While Bankruptcy Rule 105 abolishes the provisions of Sections 5(a) and (b) of the Bankruptcy Act, 11 U.S.C. § 23(a) and (b) allowing a joint petition, Rule 117(b) permits joint administration under these circumstances.


We are aware of no other case squarely addressing this issue. While the district court cited two cases as holding § 5(j) applicable to Chapter XII, we find neither to be in point. In Acme Tool Incorporated v. Flesher, 309 F.2d 636 (10 Cir. 1962), a partnership filed a voluntary petition under Chapter XII and an arrangement was confirmed. It contained no language purporting to discharge the partners. The case was cited for the following language:

The complaint is that the quoted provision has the effect of discharging the individual general partners from the partnership debts. Counsel for the Trustees expressly disavows such effect and we agree that the order in question does not eliminate the liability of the general partners for partnership debts.

The Bankruptcy Act provides that the discharge of a partnership does not discharge the individual general partners from the partnership debts. This provision is not inconsistent or in conflict with Chapter 12 and applies to proceedings thereunder. Hence, the confirmation of the arrangement and the discharge of the partnership could not as a matter of law release and discharge the individual partners, none of whom were parties to the Chapter 12 proceedings." 309 F.2d at 636.

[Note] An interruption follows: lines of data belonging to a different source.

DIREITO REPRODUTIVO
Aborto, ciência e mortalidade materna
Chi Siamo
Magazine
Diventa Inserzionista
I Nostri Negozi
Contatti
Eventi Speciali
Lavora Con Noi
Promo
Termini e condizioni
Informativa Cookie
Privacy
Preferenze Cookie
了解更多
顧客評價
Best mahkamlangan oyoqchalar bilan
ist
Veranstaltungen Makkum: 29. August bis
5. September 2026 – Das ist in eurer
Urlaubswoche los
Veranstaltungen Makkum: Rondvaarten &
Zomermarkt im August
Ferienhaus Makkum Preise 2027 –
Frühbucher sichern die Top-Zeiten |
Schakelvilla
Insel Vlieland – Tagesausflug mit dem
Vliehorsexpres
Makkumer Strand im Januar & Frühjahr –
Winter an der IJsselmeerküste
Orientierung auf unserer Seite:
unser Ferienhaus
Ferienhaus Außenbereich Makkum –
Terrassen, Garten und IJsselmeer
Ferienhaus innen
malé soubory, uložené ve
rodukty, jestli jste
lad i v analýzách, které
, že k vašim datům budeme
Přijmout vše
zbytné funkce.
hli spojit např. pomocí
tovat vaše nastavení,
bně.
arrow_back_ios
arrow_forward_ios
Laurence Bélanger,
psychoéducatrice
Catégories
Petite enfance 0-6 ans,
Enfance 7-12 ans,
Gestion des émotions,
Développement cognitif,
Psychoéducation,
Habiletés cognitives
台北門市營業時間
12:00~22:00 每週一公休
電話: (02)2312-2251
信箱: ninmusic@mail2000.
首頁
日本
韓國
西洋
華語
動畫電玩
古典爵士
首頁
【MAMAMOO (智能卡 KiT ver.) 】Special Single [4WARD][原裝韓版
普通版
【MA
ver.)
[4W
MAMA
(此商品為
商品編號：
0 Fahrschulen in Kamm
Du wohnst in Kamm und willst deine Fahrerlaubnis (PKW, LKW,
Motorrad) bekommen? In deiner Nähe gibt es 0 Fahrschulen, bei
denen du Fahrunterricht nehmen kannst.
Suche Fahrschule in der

Obviously, the court was merely holding that the discharge of a partnership filing alone under Chapter XII did not, as a matter of law, discharge the parties. Our case, involving a plan containing a discharge-of-partners provision, is a completely different situation. The general comment that § 5(j) would apply to a Chapter XII proceeding was mere dicta, and we find it unpersuasive.

Ellis v. Yumen, 324 F. Supp. 1314 (D.C.1971), is wholly irrelevant. That district court held that certain provisions of § 5 other than § 5(j) were applicable to Chapter XII.